Son cümlelerin bugünün Türkiye’sine benzemesi dışında zamanı geçmiş, artık büyüyen bir Türkiye ekonomisinde olmaması gereken bir vergi türü olduğu anlaşılıyor. Artık ihtiyaç duyulmaması gereken bu vergi türü vatandaşın belini bükerken hala toplanmaya devam ediliyor.
Başlığımıza dönecek olursak, Türkiye’de asgari ücretli bir vatandaş belki hiçbir zaman hatta büyüyen bir ekonomi olmasına rağmen herhangi bir araç sahibi olamayacak!
Kısa bir matematik hesabı ile asgari ücretli bir kişi, yani aylık 2 bin 825 lira net gelir elde eden kişi, maaşından 1000 lira artırmayı başarırsa bugün en ucuz sıfır 193 bin 700 liralık bir otomobili ancak 16 yılda alabilir.
Asgari ücretli alamıyor ama biraz daha fazla maaş alan, yani genelin çok üzerinde aylık 10 bin lira civarı maaş alan bir kişi nasıl alabilir? Aylık 5 bin lira ödemeyle lüks araç statüsünde olan 1 milyon 270 bin liralık bir Mercedes veya BMW’yi 20 yılda alabilir.
Otomobil piyasasında fiyatlara doğrudan etki eden iki durum olduğu biliniyor. Bunlar aracın üretim maliyeti ve aracın üretiminden satımına kadar olan kısmında yer alan vergi.
Türkiye ihracatında en büyük paya sahip unsurlardan biri otomobil satışları olarak biliniyor. Ancak Türkiye aynı zamanda çok fazla araç ithal ediyor. Ve bu ithalatın büyük kısmını Avrupa’dan gerçekleştiriyor. Dolar/Euro kurundaki yükseliş araçların fiyatlarını, parça maliyetlerini ve bilumum unsurları arttırıyor.
Bir de devletin aldığı ÖTV unsuruna bakalım. Devlet ÖTV’yi araçların motor hacmine göre gerçekleştiriyor.
Türkiye’de araçlar motor silindir hacmi ve matrah (üretim) fiyatı üzerinden Özel Tüketim Vergisi (ÖTV) ve Katma Değer Vergisi’ne (KDV) tabi tutuluyor. Bu vergiler bazen aracın üretim fiyatının üzerine çıkıyor.
13 Ağustos 2021’de yapılan son düzenlemeye göre araçların vergilendirilmesi ise şöyle işliyor: “Motor silindir hacmi 1600cc altında, matrahı 92 bine kadar olan araçlardan yüzde 45 ÖTV ve yüzde 18 KDV alınıyor.
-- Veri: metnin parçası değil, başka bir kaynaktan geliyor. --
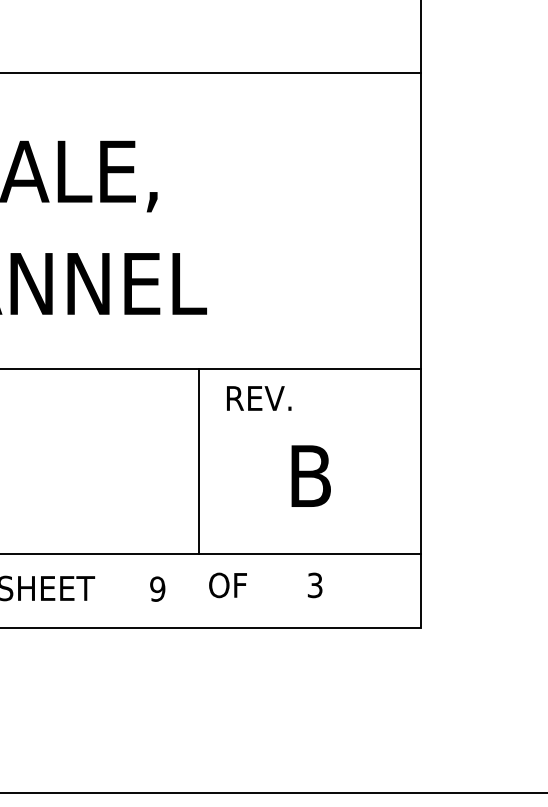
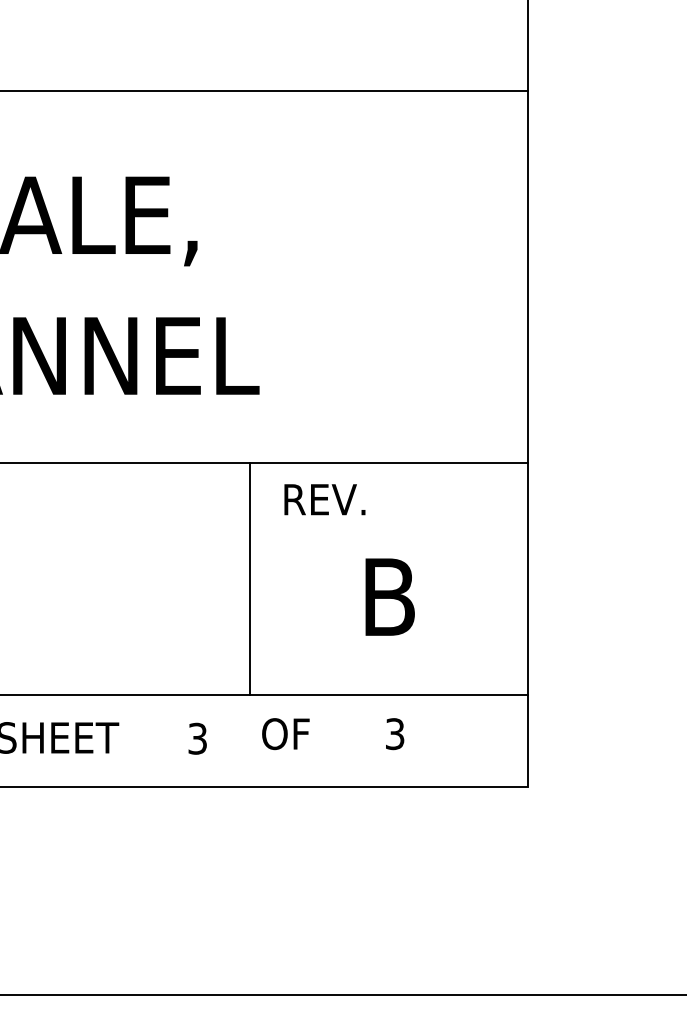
text: (157, 588) -> (197, 737), 9 -> 3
Motor silindir hacmi 1600cc altı ancak matrahı 92 bin-150 bin arasındaki araçlardan yüzde 50 ÖTV, yüzde 18 KDV; 150 bin üstü matrahı olan araçlardan yüzde 80 ÖTV ve yüzde 18 KDV” alınıyor.
Aracın motor hacmi arttıkça ödenen vergi miktarı da artıyor. Ayrıca 1600-2000cc arasındaki araçlarda yine matrah devreye giriyor. Örneğin matrahı 170 bine kadar olan araçların ÖTV’si yüzde 130, 170 bin üstündeki araçlarınki ise yüzde 150. Buna bir de yüzde 18 KDV eklenince araç almak bir hayli zorlaşıyor.
"2000cc ve üstü araçlarda ise üretim bedeli devre dışı kalıyor ve yüzde 220 olarak tek bir ÖTV oranı uygulanıyor. Örneğin motor hacmi 1600-2000cc arasında olan bir otomobilin üretim bedeli 221 bin lirayken, 287 bin lira ÖTV ve 91 bin lira KDV dâhil edildiğinde fiyat 600 bin liraya çıkıyor." Bu durumda da tüketiciler için araç alımı neredeyse imkânsız hâle geliyor ya da belirli modellerle sınırlı kalıyor.
Özet olarak bir tüketici sıfır veya ikinci el araç almak istediğinde, ödeyeceği fiyatın neredeyse günlük olarak arttığını görüp karamsar bir şekilde iktidarın politikaları ile kaotik gündemi yakından takip etmeye veya konuşmaya başlıyor.
Fiyat artışları ve vergiler araç alımını imkânsız kılarken iktidar, Türkiye ekonomisini ihracat eksenli büyütmeye devam ediyor.
Haberimize konu olan veriler; TÜİK, Otomotiv Distribütörleri Derneği, Resmi Gazete ve Türkiye Otomotiv Endüstrisi İhracatçıları Derneği'nden alınmıştır.